- Problem description -
Copy the data below line for line, without changing anything.

============================================================

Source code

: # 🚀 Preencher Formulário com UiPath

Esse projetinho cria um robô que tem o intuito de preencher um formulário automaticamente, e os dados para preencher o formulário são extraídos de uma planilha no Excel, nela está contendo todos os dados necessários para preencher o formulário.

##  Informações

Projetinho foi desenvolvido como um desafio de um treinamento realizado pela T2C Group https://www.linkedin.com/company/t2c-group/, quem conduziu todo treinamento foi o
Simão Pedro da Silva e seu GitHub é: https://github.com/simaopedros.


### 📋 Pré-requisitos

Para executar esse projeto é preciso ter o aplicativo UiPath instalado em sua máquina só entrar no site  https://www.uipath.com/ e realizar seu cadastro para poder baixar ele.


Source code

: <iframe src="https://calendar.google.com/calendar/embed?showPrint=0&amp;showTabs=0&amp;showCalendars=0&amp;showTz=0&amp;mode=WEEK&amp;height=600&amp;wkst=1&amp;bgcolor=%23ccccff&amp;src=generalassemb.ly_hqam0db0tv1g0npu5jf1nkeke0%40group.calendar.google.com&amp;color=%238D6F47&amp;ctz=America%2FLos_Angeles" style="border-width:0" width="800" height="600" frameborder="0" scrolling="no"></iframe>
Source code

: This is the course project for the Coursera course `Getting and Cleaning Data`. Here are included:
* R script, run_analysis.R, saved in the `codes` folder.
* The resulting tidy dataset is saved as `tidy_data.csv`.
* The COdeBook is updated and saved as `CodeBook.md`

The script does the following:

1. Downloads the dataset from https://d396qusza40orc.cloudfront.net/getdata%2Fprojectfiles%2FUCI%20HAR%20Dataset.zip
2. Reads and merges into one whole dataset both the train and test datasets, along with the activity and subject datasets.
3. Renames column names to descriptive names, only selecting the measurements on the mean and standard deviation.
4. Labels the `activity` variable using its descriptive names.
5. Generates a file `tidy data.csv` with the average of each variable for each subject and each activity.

============================================================

- Solved exercise -
Source code

: # 🚀 Preencher Formulário com UiPath

Esse projetinho cria um robô que tem o intuito de preencher um formulário automaticamente, e os dados para preencher o formulário são extraídos de uma planilha no Excel, nela está contendo todos os dados necessários para preencher o formulário.

##  Informações

Projetinho foi desenvolvido como um desafio de um treinamento realizado pela T2C Group https://www.linkedin.com/company/t2c-group/, quem conduziu todo treinamento foi o
Simão Pedro da Silva e seu GitHub é: https://github.com/simaopedros.


### 📋 Pré-requisitos

Para executar esse projeto é preciso ter o aplicativo UiPath instalado em sua máquina só entrar no site  https://www.uipath.com/ e realizar seu cadastro para poder baixar ele.


Source code

: <iframe src="https://calendar.google.com/calendar/embed?showPrint=0&amp;showTabs=0&amp;showCalendars=0&amp;showTz=0&amp;mode=WEEK&amp;height=600&amp;wkst=1&amp;bgcolor=%23ccccff&amp;src=generalassemb.ly_hqam0db0tv1g0npu5jf1nkeke0%40group.calendar.google.com&amp;color=%238D6F47&amp;ctz=America%2FLos_Angeles" style="border-width:0" width="800" height="600" frameborder="0" scrolling="no"></iframe>
Source code

: This is the course project for the Coursera course `Getting and Cleaning Data`. Here are included:
* R script, run_analysis.R, saved in the `codes` folder.
* The resulting tidy dataset is saved as `tidy_data.csv`.
* The COdeBook is updated and saved as `CodeBook.md`

The script does the following:

1. Downloads the dataset from https://d396qusza40orc.cloudfront.net/getdata%2Fprojectfiles%2FUCI%20HAR%20Dataset.zip
2. Reads and merges into one whole dataset both the train and test datasets, along with the activity and subject datasets.
3. Renames column names to descriptive names, only selecting the measurements on the mean and standard deviation.
4. Labels the `activity` variable using its descriptive names.
5. Generates a file `tidy data.csv` with the average of each variable for each subject and each activity.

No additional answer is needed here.